Reputation: 893
I'm pulling a dataset from a database which gives me a vector of structs of the form:
struct Foo {
id: i32,
parent: Option<i32>,
data: String,
}
I would like to serialize and output to JSON the nested version of this data as a vector of:
struct Bar {
id: i32,
data: String,
children: Option<Vec<Bar>>,
}
I'm having some issues wrapping my head around the implementation of this due to the recursive nature. I can solve the problem one level down using iterators, but then hit a wall when I want to iterate again over the same vector.
For example, a method on Vec<Foo>
which attempts to just nest children ids into a hashmap:
fn build_tree(&self) -> HashMap<i32, Vec<i32>> {
let mut tree = HashMap::new();
for node in self.iter() {
if let Some(parent) = node.parent {
let leaf = tree.entry(parent).or_insert(Vec::new());
leaf.push(node.id);
}
}
tree
}
yields
{14: [15], 3: [14], 1: [2, 17], 2: [16, 18], 18: [19], 19: [20]}
But what I require would be something deeper:
{3: [14: [15]], 1: [2: [16, 18: [19: [20]]], 17]}
Reading through this post about turning a recursive idea into iterative code suggests that such an implementation is possible, but I've had difficulty taking the ideas from that problem and applying them here.

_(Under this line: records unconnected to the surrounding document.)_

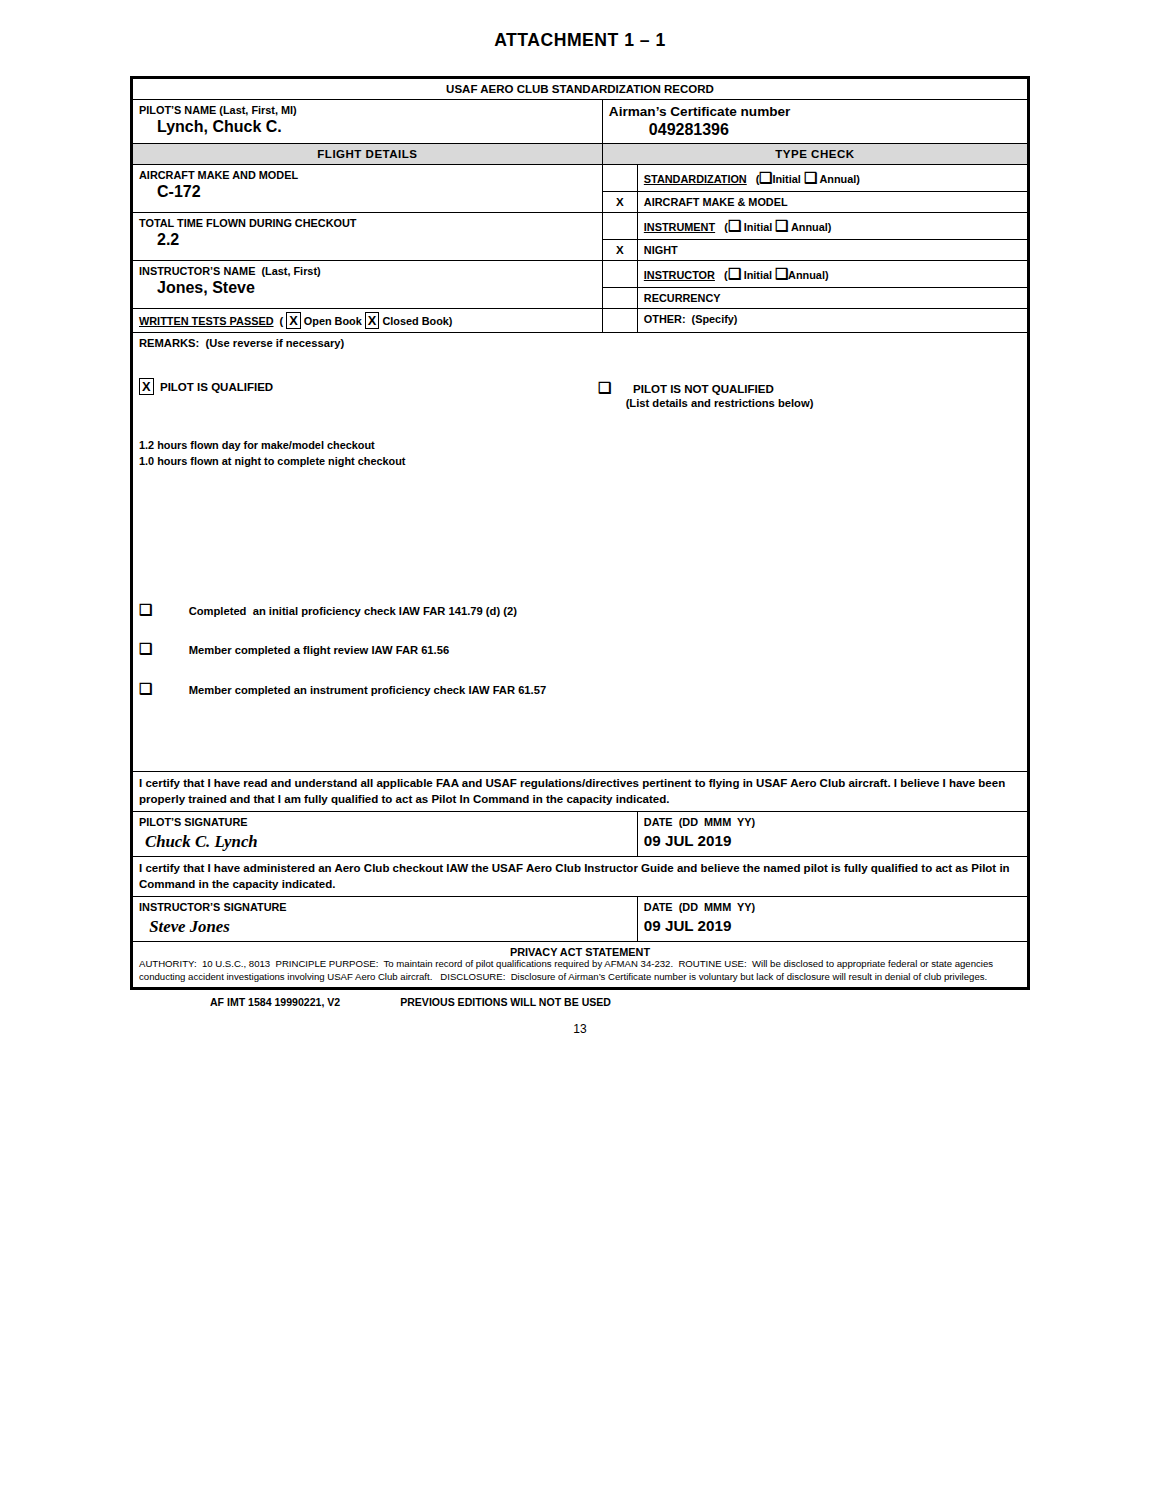ATTACHMENT 1 – 1
| USAF AERO CLUB STANDARDIZATION RECORD |
| PILOT’S NAME (Last, First, MI) Lynch, Chuck C. | Airman’s Certificate number 049281396 |
| FLIGHT DETAILS | TYPE CHECK |
| AIRCRAFT MAKE AND MODEL C-172 | | STANDARDIZATION ( ❑ Initial ❑ Annual) |
| X | AIRCRAFT MAKE & MODEL |
| TOTAL TIME FLOWN DURING CHECKOUT 2.2 | | INSTRUMENT ( ❑ Initial ❑ Annual) |
| X | NIGHT |
| INSTRUCTOR’S NAME (Last, First) Jones, Steve | | INSTRUCTOR ( ❑ Initial ❑ Annual) |
| | RECURRENCY |
| WRITTEN TESTS PASSED ( X Open Book X Closed Book) | | OTHER: (Specify) |
| REMARKS: (Use reverse if necessary) X PILOT IS QUALIFIED ❑ PILOT IS NOT QUALIFIED (List details and restrictions below) 1.2 hours flown day for make/model checkout 1.0 hours flown at night to complete night checkout ❑ Completed an initial proficiency check IAW FAR 141.79 (d) (2) ❑ Member completed a flight review IAW FAR 61.56 ❑ Member completed an instrument proficiency check IAW FAR 61.57 |
| I certify that I have read and understand all applicable FAA and USAF regulations/directives pertinent to flying in USAF Aero Club aircraft. I believe I have been properly trained and that I am fully qualified to act as Pilot In Command in the capacity indicated. |
| PILOT’S SIGNATURE Chuck C. Lynch | DATE (DD MMM YY) 09 JUL 2019 |
| I certify that I have administered an Aero Club checkout IAW the USAF Aero Club Instructor Guide and believe the named pilot is fully qualified to act as Pilot in Command in the capacity indicated. |
| INSTRUCTOR’S SIGNATURE Steve Jones | DATE (DD MMM YY) 09 JUL 2019 |
| PRIVACY ACT STATEMENT AUTHORITY: 10 U.S.C., 8013 PRINCIPLE PURPOSE: To maintain record of pilot qualifications required by AFMAN 34-232. ROUTINE USE: Will be disclosed to appropriate federal or state agencies conducting accident investigations involving USAF Aero Club aircraft. DISCLOSURE: Disclosure of Airman’s Certificate number is voluntary but lack of disclosure will result in denial of club privileges. |
AF IMT 1584 19990221, V2 PREVIOUS EDITIONS WILL NOT BE USED
13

Can someone describe a method for transforming this Vec<Foo>
to a Vec<Bar>
? I'd be happy with an iterative or recursive suggestion; I just had a lot of issues with borrows and referencing when I tried recursion myself.
Upvotes: 2
Views: 226
Reputation: 430673
The straight-line solution involves building up a graph of all your data and traversing it recursively, returning the Bar
from each level and collecting them.
We start by creating a petgraph::DiGraphMap
— a directed graph that allows us to control the node IDs (since we just have numeric identifiers). If a node has a parent, we ensure that exists in the graph and add an edge from the parent to the child. If it doesn't have a parent, we know that it will be one of our top-level ids, so we stash it aside for later:
let mut graph = DiGraphMap::new();
let mut top_level_ids = vec![];
for i in &input {
graph.add_node(i.id);
match i.parent {
Some(parent_id) => {
graph.add_node(parent_id);
graph.add_edge(parent_id, i.id, ());
}
None => {
top_level_ids.push(i.id);
}
}
}
Next, we iterate over all of the top-level IDs and convert them into a Bar
:
let result: Vec<_> = top_level_ids
.into_iter()
.map(|id| build_tree(&graph, id))
.collect();
Building a Bar
is the recursive core of the problem. We construct another Bar
for each child, stuff them all into a Vec
, then return the current Bar
:
fn build_tree(graph: &DiGraphMap<i32, ()>, id: i32) -> Bar {
let children = graph
.neighbors(id)
.map(|child_id| build_tree(graph, child_id))
.collect();
Bar { id, children }
}
At this point, you have a Vec<Bar>
. It's an exercise for the reader how to properly encode this for the desired JSON format :-).